→ **Extrahierter Text**
▼▼▼

US-Außenminister Mike Pompeo mit dem US-Botschafter im Irak.

Foto: APA/AFP/POOL/MANDEL NGAN

Washington/Berlin – Im Konflikt mit dem Iran haben die USA ihre Truppen im Nachbarland Irak in hohe Alarmbereitschaft versetzt und den Abzug eines Teils ihres Botschaftspersonals aus dem Land angekündigt. Die US-Truppen im Irak seien womöglich unmittelbar von Angriffen durch Kräfte bedroht, die vom Iran unterstützt würden, erklärte das US-Militär.

Deutschland setzte den Bundeswehr-Einsatz im Irak nach den US-Warnungen am Mittwoch aus, bewertet die Sicherheitslage vor Ort aber offenbar weniger dramatisch als die Regierung in Washington. "Wir haben im Moment keine Erkenntnisse für eine Veränderung der Sicherheitslage", sagte eine Sprecherin des Auswärtigen Amtes in Berlin. Man werde daher auch kein Botschaftspersonal abziehen. Auch die Niederlande setzten ihren Einsatz im Nordirak Regierungskreisen zufolge aus.

Ein US-Militärsprecher sagte, Geheimdienste der USA und ihrer Verbündeten hätten "glaubwürdige Bedrohungen" durch vom Iran unterstützte Kräfte ausgemacht. Damit widersprach er dem britischen General Chris Ghika, der im US-geführten Einsatz gegen die Extremistenmiliz IS in der Region Dienst tut. Dieser hatte gesagt, die Bedrohung durch vom Iran unterstützte Kräfte im Irak und in Syrien sei nicht gestiegen. Der Iran sprach von "psychologischer Kriegführung".

▲▲▲

→ **Bereitgestelltes Material**
▼▼▼

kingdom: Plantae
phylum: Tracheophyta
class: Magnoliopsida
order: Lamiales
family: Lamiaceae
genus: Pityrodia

▲▲▲

→ **Aufgaben und Übungen**
a - Welches Land setzte laut dem Artikel über die Lage im Irak neben Deutschland seinen Einsatz im Nordirak ebenfalls aus?
b - Gib den Abschnitt aus dem Artikel über die Lage im Irak wortgetreu wieder, der mit „Washington/Berlin – Im“ beginnt und bis „erklärte das US-Militär.“ reicht.

→ **Lösungen im Einzelnen**
a - Die Niederlande.

b -
Washington/Berlin – Im Konflikt mit dem Iran haben die USA ihre Truppen im Nachbarland Irak in hohe Alarmbereitschaft versetzt und den Abzug eines Teils ihres Botschaftspersonals aus dem Land angekündigt. Die US-Truppen im Irak seien womöglich unmittelbar von Angriffen durch Kräfte bedroht, die vom Iran unterstützt würden, erklärte das US-Militär.